Yo Mama France 2023 – 97min.
Critique du film
Pacifiques rimes, ou les mots des mères comme châtiments
Exercice de style rafraîchissant ou des mamans se mettent au rap pour reconquérir leurs progénitures, «Yo Mama» est une agréable surprise.
Biberonné au rap, à Tiktok, et porté par une envie de s’envoler au-delà leur quartier, trois jeunes enfants réalisent un clip de rap. Des paroles explicites, port d’armes, et autres torses bombés, du haut de leurs 11 ans, ils se prennent pour des caïds, et la vidéo fait le tour des réseaux. Dans l’impasse et prises devant le fait accompli, leurs mères (Claudia Tagbo, Zaho et Sophie-Marie Larrouy) décident de se mettre au rap pour rétablir la communication avec leurs enfants. Porté par un producteur ambitieux (Jean-Pascal Zadi), les trois amies rencontrent un succès retentissant avant d’être complètement dépassées par ce milieu.
Elle entrait au cinéma par la grande porte avec le puissant «Banlieusards» (sorti sur Netflix en 2019) aux côtés de Kery James pour qui elle avait réalisé de nombreux clips. Pour son second long-métrage, Leïla Sy donne vie au scénario d’Amadou Mariko (inspiré par des faits qui se sont déroulés à Sarcelles en 2015), cinéaste sur le tard et qui cosigne, à 33 ans, son premier film. Une rencontre initiée notamment par le trublion Jean-Pascal Zadi, producteur exécutif du film et philanthrope éclectique derrière notamment le succès de «Tout Simplement Noir». Un challenge de taille et une première expérience en tandem pour ces deux cinéastes : «je craignais de perdre ma légitimité, mais tout s’est bien passé.» confie Amadou Mariko, et Leïla Sy de poursuivre «Ce n’est jamais évident d’être deux aux commandes d’un même film, mais nous avons su trouver une méthode assez efficace, et respectueuse, pour travailler à quatre mains.»

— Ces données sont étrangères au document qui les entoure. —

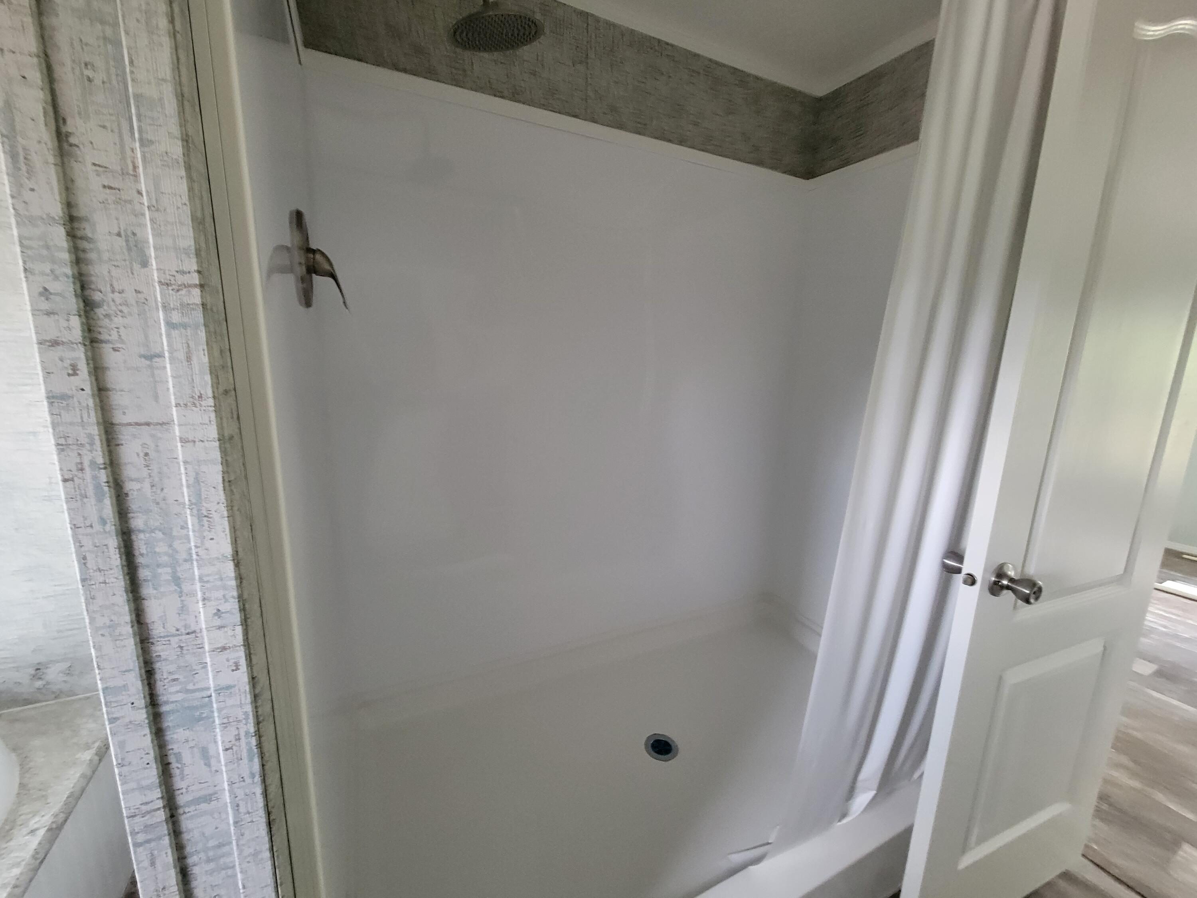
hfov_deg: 106.2
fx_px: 450
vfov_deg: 89.9
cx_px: 598
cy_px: 449
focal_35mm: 13
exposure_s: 1/30
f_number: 2.2
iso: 640
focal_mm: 2.2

Une collaboration sensible et attentionnée dont «Yo Mama» se fait aussi le miroir. Destins croisés de trois amies et mères éperdues face à la violence du clip de leurs enfants; Claudia Tagbo, Zaho (pour la première fois à l’écran) et Sophie-Marie Larrouy prennent le micro par les cornes et débordent de rimes et d’amour pour leurs progénitures. Préférant «Bad Boys de Marseille», époque chérie du rap phocéen, aux vociférations grivoises dont regorgent les rêves de leurs enfants, elles se lancent en amatrices éclairées et cartonnent à la barbe de leur quartier. Dans cette enfance si poreuse et malléable, fallait-il planter quelques rimes pour remettre les esprits au clair. Une histoire de mères face à leurs enfants, de femmes face à leurs conditions et d’épouses face à leurs conjoints; sous ses airs de comédie légère, et à l’heure de l’actuelle flambée des banlieues, «Yo Mama» désamorce avec tendresse et humour une actualité souvent complexe.
Si personne n’y brille et aussi programmatique soit le scénario, une authenticité se dégage et permet de naviguer avec aisance parmi les méandres de ces conflits générationnels et des rapports filiaux. Enfin, n’oublions pas qu’au cœur des années 90, depuis peut-être le bouleversant «Dear Mama» de Tupac, ou le classique «Mama lova» de Kheops et Oxmo Puccino, l’histoire du rap (sans doute plus que n’importe quel autre genre musical) recèle de ces hymnes chantés aux mères du globe. Alors à sa manière, porté par une verve un peu naïve et scellé dans un happy end inévitable, mais dispensable, «Yo Mama» salue et prolonge ce touchant héritage.